**TASK ITEM:** Across all the records below, count the lines that hold "between". State only that figure.

**GIVEN RECORDS:**
□ □ □ □ □
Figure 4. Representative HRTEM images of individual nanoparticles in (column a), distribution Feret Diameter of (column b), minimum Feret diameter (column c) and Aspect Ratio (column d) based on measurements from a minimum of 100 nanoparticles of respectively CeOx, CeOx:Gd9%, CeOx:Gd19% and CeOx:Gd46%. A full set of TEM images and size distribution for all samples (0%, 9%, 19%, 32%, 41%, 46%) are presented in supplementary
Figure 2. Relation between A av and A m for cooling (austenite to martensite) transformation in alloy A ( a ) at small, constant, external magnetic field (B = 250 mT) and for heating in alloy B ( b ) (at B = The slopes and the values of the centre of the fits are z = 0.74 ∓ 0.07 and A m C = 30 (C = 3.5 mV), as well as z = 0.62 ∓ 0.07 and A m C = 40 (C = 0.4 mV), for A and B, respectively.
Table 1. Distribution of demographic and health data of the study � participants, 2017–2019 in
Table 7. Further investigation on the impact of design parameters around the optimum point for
□ □ □ □ □
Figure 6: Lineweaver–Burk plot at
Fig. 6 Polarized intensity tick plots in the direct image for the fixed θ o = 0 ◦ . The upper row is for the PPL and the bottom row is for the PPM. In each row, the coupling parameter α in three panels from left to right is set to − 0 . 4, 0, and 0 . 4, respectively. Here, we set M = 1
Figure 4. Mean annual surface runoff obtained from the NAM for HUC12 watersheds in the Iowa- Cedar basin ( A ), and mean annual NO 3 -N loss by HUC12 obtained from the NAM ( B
□ □ □ □ □
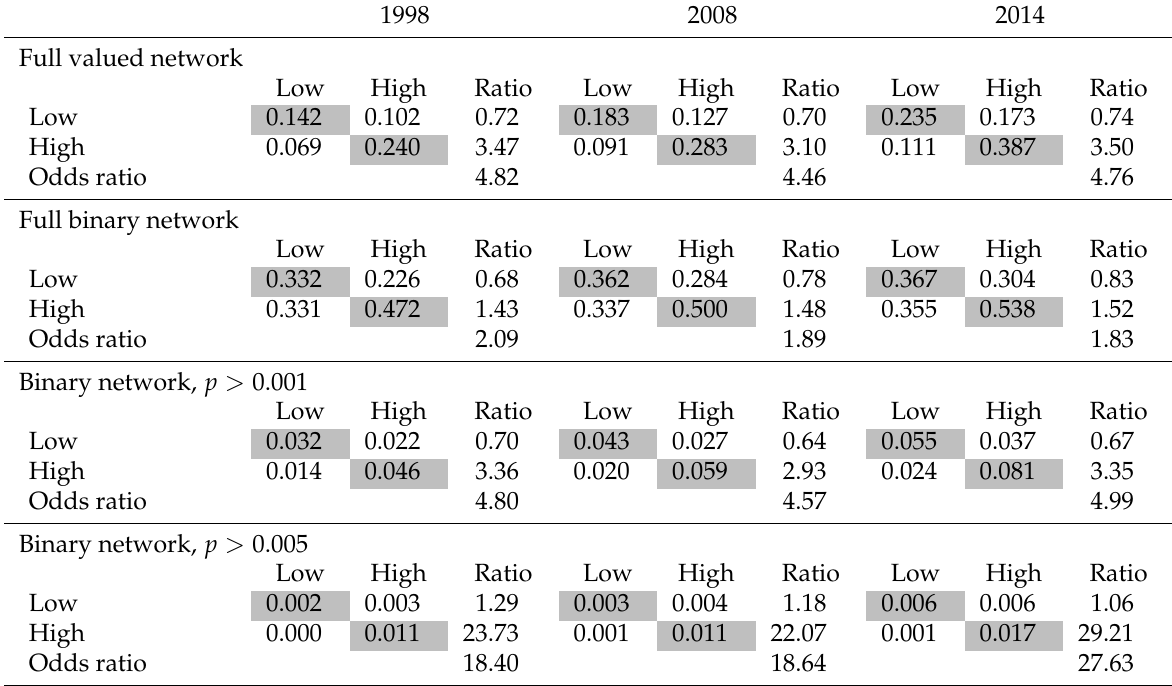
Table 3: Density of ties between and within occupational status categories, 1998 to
□ □ □ □ □
**ANSWER BELOW:** 2